At a stated term of the United States Court of Appeals for the Second Circuit, held at the United States Courthouse, Foley Square, in the City of New York, on the 16th day of December, Two Thousand and Two.
UPON DUE CONSIDERATION, IT IS HEREBY ORDERED, ADJUDGED AND DECREED that the decision of said district court be and it hereby is AFFIRMED.
Plaintiff-appellant Elihu Fier, acting pro se, appeals from the March 21, 2002 order of the United States District Court for the Southern District of New York (John G. Koeltl, Judge), granting defendant-appellee the United States of America’s motion to dismiss pursuant to Fed.R.Civ.P. 12(b)(1) for lack of subject matter jurisdiction. On appeal, Fier challenged the district court’s ability to find facts in the context of a 12(b)(1) motion and asserted that contrary to the district court’s finding, his disbursement to the Internal Revenue Service, which matched his tax liability to the penny, was a deposit, rather than a payment of that liability. He further asserted that the statute of limitations had not yet run prior to his filing his action.

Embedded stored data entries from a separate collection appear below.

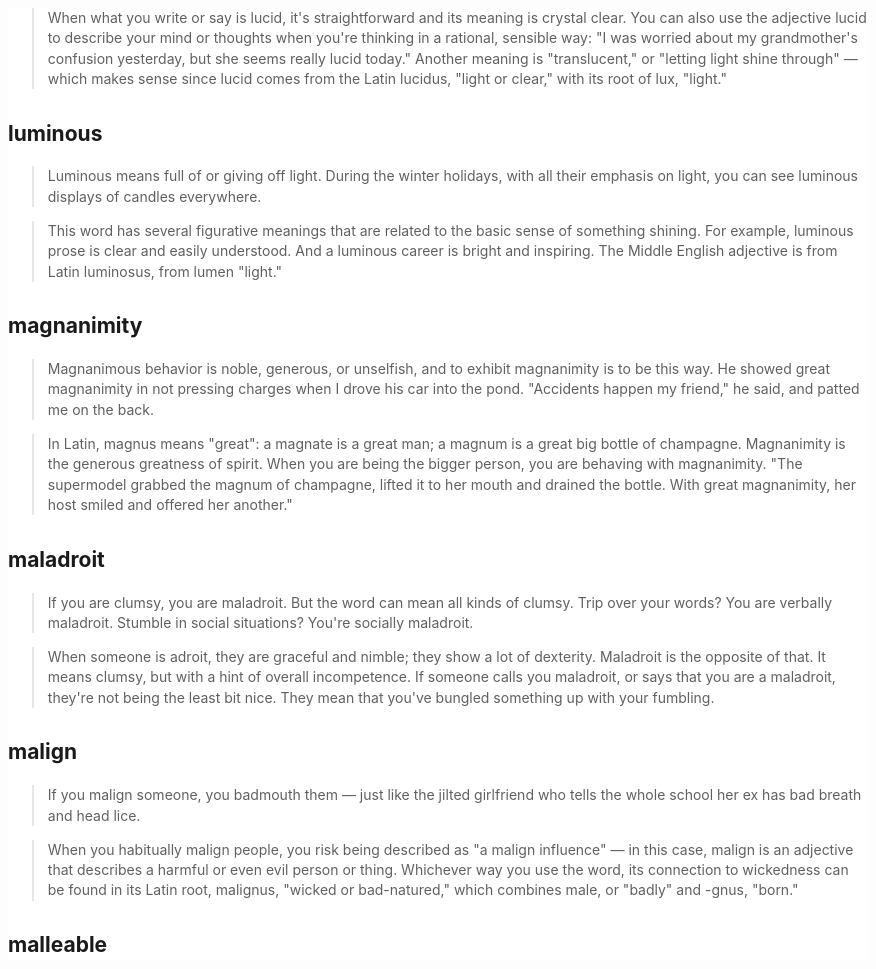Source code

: > When what you write or say is lucid, it's straightforward and its meaning is crystal clear. You can also use the adjective lucid to describe your mind or thoughts when you're thinking in a rational, sensible way: "I was worried about my grandmother's confusion yesterday, but she seems really lucid today." Another meaning is "translucent," or "letting light shine through" — which makes sense since lucid comes from the Latin lucidus, "light or clear," with its root of lux, "light."



## luminous

> Luminous means full of or giving off light. During the winter holidays, with all their emphasis on light, you can see luminous displays of candles everywhere.

> This word has several figurative meanings that are related to the basic sense of something shining. For example, luminous prose is clear and easily understood. And a luminous career is bright and inspiring. The Middle English adjective is from Latin luminosus, from lumen "light."



## magnanimity

> Magnanimous behavior is noble, generous, or unselfish, and to exhibit magnanimity is to be this way. He showed great magnanimity in not pressing charges when I drove his car into the pond. "Accidents happen my friend," he said, and patted me on the back.

> In Latin, magnus means "great": a magnate is a great man; a magnum is a great big bottle of champagne. Magnanimity is the generous greatness of spirit. When you are being the bigger person, you are behaving with magnanimity.  "The supermodel grabbed the magnum of champagne, lifted it to her mouth and drained the bottle. With great magnanimity, her host smiled and offered her another."



## maladroit

> If you are clumsy, you are maladroit. But the word can mean all kinds of clumsy. Trip over your words? You are verbally maladroit. Stumble in social situations? You're socially maladroit.

> When someone is adroit, they are graceful and nimble; they show a lot of dexterity. Maladroit is the opposite of that. It means clumsy, but with a hint of overall incompetence. If someone calls you maladroit, or says that you are a maladroit, they're not being the least bit nice. They mean that you've bungled something up with your fumbling.



## malign

> If you malign someone, you badmouth them — just like the jilted girlfriend who tells the whole school her ex has bad breath and head lice.

> When you habitually malign people, you risk being described as "a malign influence" — in this case, malign is an adjective that describes a harmful or even evil person or thing. Whichever way you use the word, its connection to wickedness can be found in its Latin root, malignus, "wicked or bad-natured," which combines male, or "badly" and -gnus, "born."



## malleable
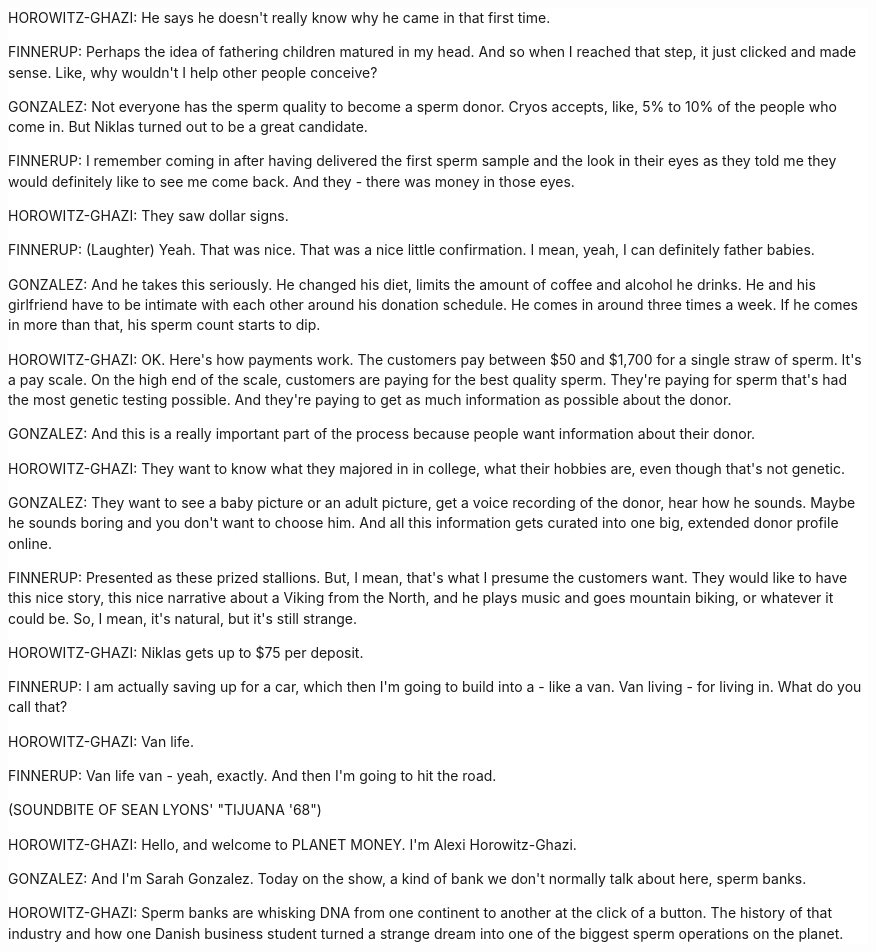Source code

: HOROWITZ-GHAZI: He says he doesn't really know why he came in that first time.

FINNERUP: Perhaps the idea of fathering children matured in my head. And so when I reached that step, it just clicked and made sense. Like, why wouldn't I help other people conceive?

GONZALEZ: Not everyone has the sperm quality to become a sperm donor. Cryos accepts, like, 5% to 10% of the people who come in. But Niklas turned out to be a great candidate.

FINNERUP: I remember coming in after having delivered the first sperm sample and the look in their eyes as they told me they would definitely like to see me come back. And they - there was money in those eyes.

HOROWITZ-GHAZI: They saw dollar signs.

FINNERUP: (Laughter) Yeah. That was nice. That was a nice little confirmation. I mean, yeah, I can definitely father babies.

GONZALEZ: And he takes this seriously. He changed his diet, limits the amount of coffee and alcohol he drinks. He and his girlfriend have to be intimate with each other around his donation schedule. He comes in around three times a week. If he comes in more than that, his sperm count starts to dip.

HOROWITZ-GHAZI: OK. Here's how payments work. The customers pay between $50 and $1,700 for a single straw of sperm. It's a pay scale. On the high end of the scale, customers are paying for the best quality sperm. They're paying for sperm that's had the most genetic testing possible. And they're paying to get as much information as possible about the donor.

GONZALEZ: And this is a really important part of the process because people want information about their donor.

HOROWITZ-GHAZI: They want to know what they majored in in college, what their hobbies are, even though that's not genetic.

GONZALEZ: They want to see a baby picture or an adult picture, get a voice recording of the donor, hear how he sounds. Maybe he sounds boring and you don't want to choose him. And all this information gets curated into one big, extended donor profile online.

FINNERUP: Presented as these prized stallions. But, I mean, that's what I presume the customers want. They would like to have this nice story, this nice narrative about a Viking from the North, and he plays music and goes mountain biking, or whatever it could be. So, I mean, it's natural, but it's still strange.

HOROWITZ-GHAZI: Niklas gets up to $75 per deposit.

FINNERUP: I am actually saving up for a car, which then I'm going to build into a - like a van. Van living - for living in. What do you call that?

HOROWITZ-GHAZI: Van life.

FINNERUP: Van life van - yeah, exactly. And then I'm going to hit the road.

(SOUNDBITE OF SEAN LYONS' "TIJUANA '68")

HOROWITZ-GHAZI: Hello, and welcome to PLANET MONEY. I'm Alexi Horowitz-Ghazi.

GONZALEZ: And I'm Sarah Gonzalez. Today on the show, a kind of bank we don't normally talk about here, sperm banks.

HOROWITZ-GHAZI: Sperm banks are whisking DNA from one continent to another at the click of a button. The history of that industry and how one Danish business student turned a strange dream into one of the biggest sperm operations on the planet.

When considering a motion pursuant to Federal Rule of Civil Procedure 12(b)(1), district courts may make findings of fact. See Rent Stabilization Ass’n v. Dinkins, 5 F.3d 591, 594 (2d Cir.1993). We review district court decisions “to dismiss an action for want of subject matter jurisdiction on a Rule 12(b)(1) motion for clear error with respect to factual findings and de novo with respect to legal conclusions.” Virtual Countries, Inc. v. Republic of South Africa, 300 F.3d 230, 235 (2d Cir. 2002). We find no error here, clear or otherwise.
The judgment of the district court is AFFIRMED for substantially the same reasons stated by the district court; further, the government’s motion to strike part of the joint appendix is denied as moot.